At a very early age in his/her life, a Navajo child is taught that it is wrong to harm another human being. They are prepared for life through a ceremony called the Beauty Way Ceremony (Kinaaldá). It is then that they are given instructions on how to live as a person and what is expected of them. They are blessed with several prayers to live on a path we call the Beauty Way (Utopian way of life).

In order to keep this blessing he has to go through another ceremony to make him/her able to do harm in times of war or when necessary. They have to renew the utopia through the beauty way ceremony after each incident. They usually go through three ceremony to make it possible for them to do battle. One before and two after.


Enemy Way Ceremony

“The two-step and the skip dance songs are derived from the traditions of the ‘Squaw Dance.’ The squaw dance is the centerpiece of an important Navajo ceremony known as the Enemy Way. Used as a rite that exorcises the ghosts of outsiders and pacifies anger and violence, the ceremony was originally performed to protect warriors from spirits of those they killed. Now chiefly a healing ceremonial, the ‘enemy’ is usually a sickness and the rite is performed to bestow curing blessings upon the afflicted person.”
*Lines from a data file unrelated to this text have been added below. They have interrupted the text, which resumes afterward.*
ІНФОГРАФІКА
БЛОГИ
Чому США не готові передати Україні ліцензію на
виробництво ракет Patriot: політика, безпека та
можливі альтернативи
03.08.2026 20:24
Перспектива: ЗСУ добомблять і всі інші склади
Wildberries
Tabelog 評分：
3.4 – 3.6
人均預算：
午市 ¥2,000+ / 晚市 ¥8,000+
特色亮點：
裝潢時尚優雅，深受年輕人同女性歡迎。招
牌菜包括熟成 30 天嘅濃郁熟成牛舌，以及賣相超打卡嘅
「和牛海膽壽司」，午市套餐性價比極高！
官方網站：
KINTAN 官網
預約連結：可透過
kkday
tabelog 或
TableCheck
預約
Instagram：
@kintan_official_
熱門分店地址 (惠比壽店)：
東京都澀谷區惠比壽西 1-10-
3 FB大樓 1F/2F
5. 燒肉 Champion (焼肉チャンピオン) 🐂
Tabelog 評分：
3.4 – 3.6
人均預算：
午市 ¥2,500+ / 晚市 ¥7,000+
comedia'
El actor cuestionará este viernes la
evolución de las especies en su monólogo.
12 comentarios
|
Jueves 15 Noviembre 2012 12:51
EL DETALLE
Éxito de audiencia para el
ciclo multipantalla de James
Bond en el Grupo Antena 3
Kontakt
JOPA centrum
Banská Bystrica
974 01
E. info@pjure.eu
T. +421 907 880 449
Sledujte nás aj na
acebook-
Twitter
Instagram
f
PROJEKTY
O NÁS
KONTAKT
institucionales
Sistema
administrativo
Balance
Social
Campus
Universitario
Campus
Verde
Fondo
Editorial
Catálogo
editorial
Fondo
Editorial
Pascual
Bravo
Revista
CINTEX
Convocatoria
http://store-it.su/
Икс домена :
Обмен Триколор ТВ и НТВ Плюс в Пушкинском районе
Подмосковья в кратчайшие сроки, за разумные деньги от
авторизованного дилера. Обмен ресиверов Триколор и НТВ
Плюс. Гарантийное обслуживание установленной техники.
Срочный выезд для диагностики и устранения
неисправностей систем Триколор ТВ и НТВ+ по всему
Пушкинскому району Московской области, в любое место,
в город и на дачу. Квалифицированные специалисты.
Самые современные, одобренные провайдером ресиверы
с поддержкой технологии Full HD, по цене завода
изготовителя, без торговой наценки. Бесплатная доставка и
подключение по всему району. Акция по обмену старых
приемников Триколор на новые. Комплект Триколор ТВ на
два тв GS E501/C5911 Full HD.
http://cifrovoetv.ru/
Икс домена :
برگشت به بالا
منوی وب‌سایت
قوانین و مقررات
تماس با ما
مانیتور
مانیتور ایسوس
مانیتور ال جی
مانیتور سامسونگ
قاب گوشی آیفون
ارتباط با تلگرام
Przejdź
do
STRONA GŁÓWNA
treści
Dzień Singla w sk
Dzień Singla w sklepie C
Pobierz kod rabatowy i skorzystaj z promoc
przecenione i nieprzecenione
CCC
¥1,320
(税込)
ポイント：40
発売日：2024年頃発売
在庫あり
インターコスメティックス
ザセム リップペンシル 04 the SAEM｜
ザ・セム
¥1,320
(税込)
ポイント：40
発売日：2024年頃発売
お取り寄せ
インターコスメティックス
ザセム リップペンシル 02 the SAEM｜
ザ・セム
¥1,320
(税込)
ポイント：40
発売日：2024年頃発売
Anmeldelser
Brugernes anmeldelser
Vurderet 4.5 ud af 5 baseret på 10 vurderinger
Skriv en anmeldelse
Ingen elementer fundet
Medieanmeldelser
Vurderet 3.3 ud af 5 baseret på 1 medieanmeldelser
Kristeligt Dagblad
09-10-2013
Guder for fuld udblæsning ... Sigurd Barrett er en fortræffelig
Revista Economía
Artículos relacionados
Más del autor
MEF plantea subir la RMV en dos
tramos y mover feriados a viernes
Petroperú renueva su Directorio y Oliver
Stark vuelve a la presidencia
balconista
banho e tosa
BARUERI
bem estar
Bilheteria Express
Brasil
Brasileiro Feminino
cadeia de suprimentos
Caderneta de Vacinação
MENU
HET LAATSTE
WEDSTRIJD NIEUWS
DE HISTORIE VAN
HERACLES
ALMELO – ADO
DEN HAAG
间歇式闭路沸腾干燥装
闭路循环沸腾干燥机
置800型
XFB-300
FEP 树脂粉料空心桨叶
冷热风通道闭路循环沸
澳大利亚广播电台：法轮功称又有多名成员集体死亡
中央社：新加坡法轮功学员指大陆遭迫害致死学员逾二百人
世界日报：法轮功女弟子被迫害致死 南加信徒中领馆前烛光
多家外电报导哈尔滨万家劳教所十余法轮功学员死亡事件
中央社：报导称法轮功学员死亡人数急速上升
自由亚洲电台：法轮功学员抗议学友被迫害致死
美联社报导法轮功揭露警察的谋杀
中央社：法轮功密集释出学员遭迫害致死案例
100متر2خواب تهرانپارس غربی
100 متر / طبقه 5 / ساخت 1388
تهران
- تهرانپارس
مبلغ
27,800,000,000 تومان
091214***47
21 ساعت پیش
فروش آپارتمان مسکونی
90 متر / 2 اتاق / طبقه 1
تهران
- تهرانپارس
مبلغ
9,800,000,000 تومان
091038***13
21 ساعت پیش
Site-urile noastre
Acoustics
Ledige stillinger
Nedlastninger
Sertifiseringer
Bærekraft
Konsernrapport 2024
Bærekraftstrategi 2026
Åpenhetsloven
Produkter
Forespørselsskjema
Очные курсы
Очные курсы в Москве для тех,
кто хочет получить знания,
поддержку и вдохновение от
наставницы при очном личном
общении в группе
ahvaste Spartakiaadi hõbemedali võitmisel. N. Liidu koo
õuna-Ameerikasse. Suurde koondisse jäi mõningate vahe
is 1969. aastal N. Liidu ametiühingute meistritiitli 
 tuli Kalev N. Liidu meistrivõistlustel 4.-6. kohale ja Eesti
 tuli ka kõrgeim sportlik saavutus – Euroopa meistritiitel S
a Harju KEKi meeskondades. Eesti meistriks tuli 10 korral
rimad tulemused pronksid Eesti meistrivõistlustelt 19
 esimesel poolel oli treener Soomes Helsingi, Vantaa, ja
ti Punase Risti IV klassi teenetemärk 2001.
Much of our singing comes from the Enemy Way Ceremony. We also believe that the dancing and singing is meant to restore the innocence that was lost during the battle and everything that occurs in war. As a purification ceremony, it is only then the person is allowed back into the Navajo society. It is feared that if there is no ceremony a person might spread his violent behavior into the Navajo society.